Finding Multiplicative Inverse of 23 in Z_31

[Benny]

There's something that's been bothering me with the division algorithm for a while.

a = dq + r where r < |d| and a,d,q,r are integers. This can be used to find the multiplicative inverse of an integer in Z_m where m is an integer if certain conditions are satisfied. For example if I had two integers 23 and 31, they are relatively prime. So I can find the multiplicative inverse of 31 in Z_23 as follows.

31 = 1 * 23 + 8
.
.
.
3*31 - 1 = 4 * 23
$$3 \times 31 \equiv 1\left( {\bmod 23} \right)$$

So the multiplicative inverse of 31 in Z_23 is 3. How would I go about doing the opposite? That is, finding the multiplicative inverse of 23 in Z_31? With the 'reverse' problem, having done a few questions of this type, I've noticed a pattern where 'multiples' of 31 and 23 in the final equation 3 * 31 - 1 = 4*23 are taken in some combination(can't really recall it right now) and this gives the answer to the 'reverse' problem.
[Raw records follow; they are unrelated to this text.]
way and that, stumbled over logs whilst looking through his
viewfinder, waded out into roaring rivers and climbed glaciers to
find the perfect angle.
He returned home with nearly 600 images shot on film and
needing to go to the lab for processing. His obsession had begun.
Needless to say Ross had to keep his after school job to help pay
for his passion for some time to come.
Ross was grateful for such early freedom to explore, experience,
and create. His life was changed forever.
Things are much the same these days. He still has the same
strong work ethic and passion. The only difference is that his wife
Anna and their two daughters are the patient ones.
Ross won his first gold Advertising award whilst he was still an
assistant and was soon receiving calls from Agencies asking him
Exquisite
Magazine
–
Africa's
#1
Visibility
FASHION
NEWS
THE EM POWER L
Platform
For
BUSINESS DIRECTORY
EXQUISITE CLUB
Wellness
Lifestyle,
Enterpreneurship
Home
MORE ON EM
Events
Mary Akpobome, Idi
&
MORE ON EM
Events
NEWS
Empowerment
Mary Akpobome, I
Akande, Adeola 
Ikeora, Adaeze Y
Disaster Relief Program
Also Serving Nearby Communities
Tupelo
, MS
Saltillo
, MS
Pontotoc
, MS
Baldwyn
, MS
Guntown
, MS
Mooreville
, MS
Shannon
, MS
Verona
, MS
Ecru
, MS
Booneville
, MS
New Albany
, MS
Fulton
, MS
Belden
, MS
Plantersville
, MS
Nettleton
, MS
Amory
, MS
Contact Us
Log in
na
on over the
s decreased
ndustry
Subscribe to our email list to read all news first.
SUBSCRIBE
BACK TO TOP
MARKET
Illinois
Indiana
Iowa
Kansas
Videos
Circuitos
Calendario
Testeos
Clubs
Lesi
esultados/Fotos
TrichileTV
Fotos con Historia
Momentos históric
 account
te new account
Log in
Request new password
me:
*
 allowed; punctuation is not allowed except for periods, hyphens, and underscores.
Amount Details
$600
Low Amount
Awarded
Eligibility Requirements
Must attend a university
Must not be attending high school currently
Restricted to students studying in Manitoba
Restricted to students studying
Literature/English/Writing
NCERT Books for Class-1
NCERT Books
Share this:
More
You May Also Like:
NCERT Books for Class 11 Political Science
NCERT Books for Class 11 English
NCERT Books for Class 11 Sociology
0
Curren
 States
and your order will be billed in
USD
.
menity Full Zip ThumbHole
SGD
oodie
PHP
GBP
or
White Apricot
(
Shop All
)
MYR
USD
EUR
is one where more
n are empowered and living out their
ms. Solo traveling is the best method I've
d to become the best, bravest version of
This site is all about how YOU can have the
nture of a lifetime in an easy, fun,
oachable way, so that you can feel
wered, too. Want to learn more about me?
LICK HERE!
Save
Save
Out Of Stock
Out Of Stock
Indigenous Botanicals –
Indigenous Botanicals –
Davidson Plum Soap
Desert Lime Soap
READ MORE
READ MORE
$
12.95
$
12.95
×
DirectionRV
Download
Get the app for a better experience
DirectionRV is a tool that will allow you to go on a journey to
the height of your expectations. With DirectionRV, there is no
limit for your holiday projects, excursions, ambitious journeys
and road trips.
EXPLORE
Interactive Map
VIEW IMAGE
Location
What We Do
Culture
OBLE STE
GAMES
I'm not sure if that is just a coincidence or if it is actually meant to work so can someone help me find the multiplicative inverse of 23 in Z_31? The two integers are relatively prime so it should exist. Any help appreciated.

 

[Hurkyl]

What you really want to use are GCDs.

 

[Benny]

What you've suggested seems to be what I should be looking at. I come to this conclusion because I have also used the division algorithm to find GCDs. However I still can't make the connection with how to find the multiplicative inverse of 23 in Z_31.

Some of the steps I omitted in my original post are as follows:

31 = 1*23 + 8
23 = 2*8 + 7
8 = 1*7 + 1
7= 7*1 + 0

I'm not sure what I can do here. I'd prefer to be able to use the division algorithm to find the multiplicative inverse if that's possible. Finding GCDs for pairs of 'small' numbers by factorising them is fairly easily but for pairs of large numbers this becomes very difficult. I know that by some theorem, if d is the gcd of two integers a and b then $$d = \alpha a + \beta b$$ where alpha, beta, a, b and d are integers. But that seems to simply reduce to using the equation 3*31 - 1 = 4 * 23, which is what I had in the first place. I've thought about this but I can't come to a logical conclusion. Could you please provide me with further assistance?

 

[Hurkyl]

Some of the steps I omitted in my original post are as follows:

Those are essentially the steps of the (extended) Euclidean algorithm for computing GCDs -- it's very cheap to do.

Notice that you can reorganize as

8 = 31 - 23
7 = 23 - 2*8
1 = 8 - 7

and work backwards to get an expression for 1 as a linear combination of 23 and 31. (You might be able to do the bookkeeping in a slightly more clever way)

 

[Benny]

Hmm from my original post I have 3*31 - 1 = 4*23.

What I want is the 'roles' of 31 and 23 switched around. 31 is 23 + 8 and 23 is 31 - 8 so 3*(23+8) - 1 = 4*(31-8) => 3*23 - 1 = 4*31 - 7*8 = 4*31 - 7*(31-23) = > -4 * 23 - 1 = -3*31.

In other words:

$$- 4 \times 23 \equiv 1\left( {\bmod 31} \right)$$

So the multiplicative inverse of 23 in Z_31 is $$- 4 \equiv 27\left( {\bmod 31} \right)$$. Is the reasoning correct?

 

[Hurkyl]

Yes, the multiplicative inverse of 23 is -4, modulo 31.